Update: the follow up post gives another version, that lacks the drawback of unequal load on processor cores.

There is a very good blog post about how to write the factorial method in Java (really it is not about righting factorial). However, even in this master peace;-) there is no multi-threaded factorial. So here it is. There are some problems with it. The most significant is that multiplying all the BigIntegers from 1 to 50000 is much less heavy job for the computer, than multiplying all BigIntegers from 50001 to 100000. So the the amount of work that is done by each worker-thread is not equal.
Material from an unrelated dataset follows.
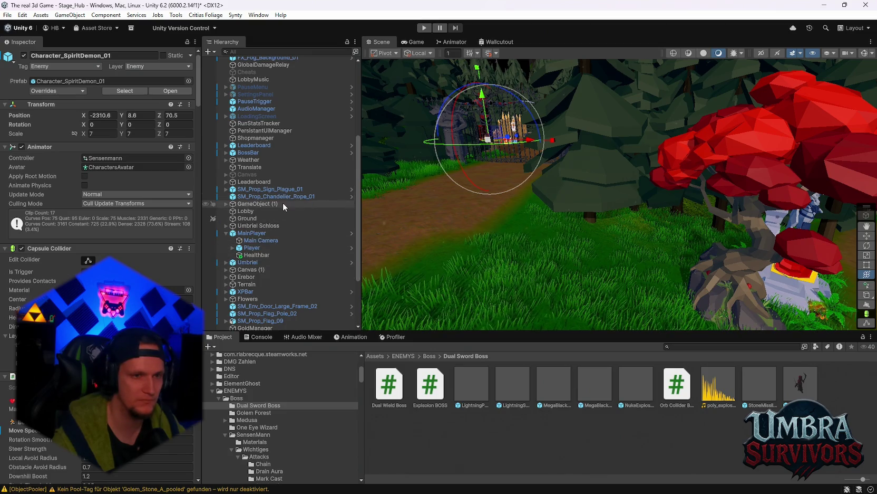
pyautogui.scroll(5, 261, 140)
pyautogui.click(249, 82)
But investigation on how this may be resolved in a common way is much harder problem, than just writing what I am publishing here. Maybe I’ll do it in the other post.

package sample;

import java.math.BigDecimal;
import java.util.concurrent.TimeUnit;

import junit.framework.Assert;

import org.junit.Test;

public class FactorialTest {

    private static final int INPUT = 203457;

    @Test
    public void test() throws InterruptedException {
        BigDecimal fact1, fact2;
        {
            long start = System.nanoTime();
            fact1 = fact(INPUT);
            long end = System.nanoTime();
            System.out.println(TimeUnit.SECONDS.convert(end - start,
                    TimeUnit.NANOSECONDS) + " seconds for 1 thread");
        }
        {
            long start = System.nanoTime();
            fact2 = factMt(INPUT, 4);
            long end = System.nanoTime();
            System.out.println(TimeUnit.SECONDS.convert(end - start,
                    TimeUnit.NANOSECONDS) + " seconds for 4 threads");
        }
        Assert.assertEquals(fact1, fact2);

    }

    private static BigDecimal fact(int input) {
        BigDecimal result = BigDecimal.valueOf(1);
        for (int i = 1; i <= input; i++) {
            result = result.multiply(BigDecimal.valueOf(i));
        }
        return result;
    }

    private static BigDecimal factMt(int input, int numThreads)
            throws InterruptedException {
        BigDecimal result = BigDecimal.valueOf(1);
        Thread[] threads = new Thread[numThreads];
        FactComputer[] workers = new FactComputer[numThreads];
        for (int i = 1; i <= numThreads; i++) {
            int start = i == 1 ? 1 : (input / numThreads * (i - 1)) + 1;
            int end = i == numThreads ? input : input / numThreads * i;
            workers[i - 1] = new FactComputer(start, end);
            threads[i - 1] = new Thread(workers[i - 1]);
        }

        for (int i = 0; i < numThreads; i++) {
            threads[i].start();
        }

        for (int i = 0; i < numThreads; i++) {
            threads[i].join();
        }
        for (int i = 0; i < numThreads; i++) {
            result = result.multiply(workers[i].result);
        }
        return result;
    }

    private static class FactComputer implements Runnable {
        BigDecimal result;
        private final int from;
        private final int to;

        public FactComputer(int from, int to) {
            this.from = from;
            this.to = to;
        }

        public void run() {
            result = BigDecimal.valueOf(from);
            for (int i = from + 1; i <= to; i++) {
                result = result.multiply(BigDecimal.valueOf(i));
            }

        }
    }
}

Here is the result in System.out:

56 seconds for 1 thread
26 seconds for 4 threads

I have written it as the unit test to be sure that at least this simplistic distribution of work between threads has no bugs (I tested it with different values of INPUT). I think it is obvious from this code that I run it on the 4-core processor. Actually on the 2-core but with hyper-threading enabled.